*** Opening SOURCE EXTRACT ***

In June 2019, Navicat Monitor supported monitoring SQL Server instances. And PostgreSQL was added in February 2023.

===Navicat On-Prem Server===
Navicat On-Prem Server is a web-based, on-premise solution that provides the option to host a cloud environment for storing Navicat objects (connection settings, queries, aggregation pipelines, snippets, model workspaces, BI workspaces and virtual group information) internally at user's location. It also supports managing MySQL, MariaDB, and PostgreSQL databases.

===Navicat BI & Viewer===
In Nov 2021, 2 new products, Navicat Charts Creator & Navicat Charts Viewer were released. Navicat Charts Creator is a GUI tool for creating visual representations (charts & dashboards) of database data. Navicat Charts Viewer is a tool for viewing charts workspace files. In May 2024, version 2 was released and added the support of MongoDB and Snowflake. The product names were changed to Navicat BI and Navicat BI Viewer.

==Features==
Navicat's features include:

- SSH and HTTP tunneling
- object designer
- visual query-builder
- code snippet and code completion
- visual explain
- AI assistant
- data and structure synchronization
- data transfer
- import and export data
- backup and restore data
- BI (charts & dashboard)
- data modeling
- data profiling
- data generation
- data dictionary
- task scheduling and wizards tool

There are differences in the features available across operating systems.

Navicat is also compatible with forks of MySQL such as Drizzle, OurDelta, and Percona.

Navicat supports Cloud Databases like Amazon RDS, Amazon Aurora, Amazon Redshift, SQL Azure, Oracle Cloud, Google Cloud and Alibaba Cloud.

*** Closing SOURCE EXTRACT ***
*** Opening INFORMATION SUPPLIED ***

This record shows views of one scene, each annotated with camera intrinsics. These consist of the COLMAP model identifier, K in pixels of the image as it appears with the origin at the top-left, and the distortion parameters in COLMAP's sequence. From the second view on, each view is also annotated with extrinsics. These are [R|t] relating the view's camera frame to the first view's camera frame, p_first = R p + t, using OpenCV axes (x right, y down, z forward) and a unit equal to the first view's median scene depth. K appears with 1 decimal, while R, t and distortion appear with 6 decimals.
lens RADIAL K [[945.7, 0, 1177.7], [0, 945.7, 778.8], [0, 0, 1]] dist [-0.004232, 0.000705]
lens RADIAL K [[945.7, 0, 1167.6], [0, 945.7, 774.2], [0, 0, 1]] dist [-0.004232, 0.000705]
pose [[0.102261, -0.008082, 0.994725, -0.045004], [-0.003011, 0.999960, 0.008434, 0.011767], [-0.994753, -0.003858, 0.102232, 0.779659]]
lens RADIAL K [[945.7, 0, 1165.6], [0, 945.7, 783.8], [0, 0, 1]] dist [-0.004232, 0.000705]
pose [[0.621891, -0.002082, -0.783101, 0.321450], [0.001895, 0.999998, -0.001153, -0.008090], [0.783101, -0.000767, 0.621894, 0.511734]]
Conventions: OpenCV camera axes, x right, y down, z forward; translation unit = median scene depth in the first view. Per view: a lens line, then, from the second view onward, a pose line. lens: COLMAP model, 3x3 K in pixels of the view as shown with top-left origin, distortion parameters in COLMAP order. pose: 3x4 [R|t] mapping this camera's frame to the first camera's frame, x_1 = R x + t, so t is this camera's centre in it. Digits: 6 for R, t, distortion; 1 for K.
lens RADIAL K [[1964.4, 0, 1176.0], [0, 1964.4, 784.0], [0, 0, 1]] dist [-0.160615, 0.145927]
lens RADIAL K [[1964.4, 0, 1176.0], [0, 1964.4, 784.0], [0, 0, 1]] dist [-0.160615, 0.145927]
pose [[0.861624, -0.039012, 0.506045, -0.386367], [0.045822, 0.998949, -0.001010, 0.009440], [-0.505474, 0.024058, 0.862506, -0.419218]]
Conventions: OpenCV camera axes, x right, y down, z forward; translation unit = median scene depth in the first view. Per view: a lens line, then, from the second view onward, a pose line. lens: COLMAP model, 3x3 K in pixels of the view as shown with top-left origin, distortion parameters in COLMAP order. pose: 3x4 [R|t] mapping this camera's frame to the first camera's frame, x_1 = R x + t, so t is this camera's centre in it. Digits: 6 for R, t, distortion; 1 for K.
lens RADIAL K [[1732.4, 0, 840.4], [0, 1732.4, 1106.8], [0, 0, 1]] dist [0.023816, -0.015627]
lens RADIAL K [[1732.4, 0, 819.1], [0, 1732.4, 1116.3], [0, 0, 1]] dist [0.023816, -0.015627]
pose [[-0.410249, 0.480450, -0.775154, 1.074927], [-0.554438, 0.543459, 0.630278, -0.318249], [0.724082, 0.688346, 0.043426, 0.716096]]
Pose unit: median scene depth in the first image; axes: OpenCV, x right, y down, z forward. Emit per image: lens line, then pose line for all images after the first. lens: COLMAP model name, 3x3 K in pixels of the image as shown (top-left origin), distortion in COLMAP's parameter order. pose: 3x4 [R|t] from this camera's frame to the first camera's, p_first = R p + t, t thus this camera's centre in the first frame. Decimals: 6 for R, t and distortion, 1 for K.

*** Closing INFORMATION SUPPLIED ***

BRIEF:
Answer the following from the Navicat extract:
(a) In what month and year was PostgreSQL added to Navicat Monitor?
(b) With the release of version 2, what were Navicat Charts Creator and Navicat Charts Viewer renamed?
(c) Which forks of MySQL is Navicat stated to be compatible with?

RESPONSE BELOW:
(a) February 2023.
(b) Navicat BI and Navicat BI Viewer.
(c) Drizzle, OurDelta, and Percona.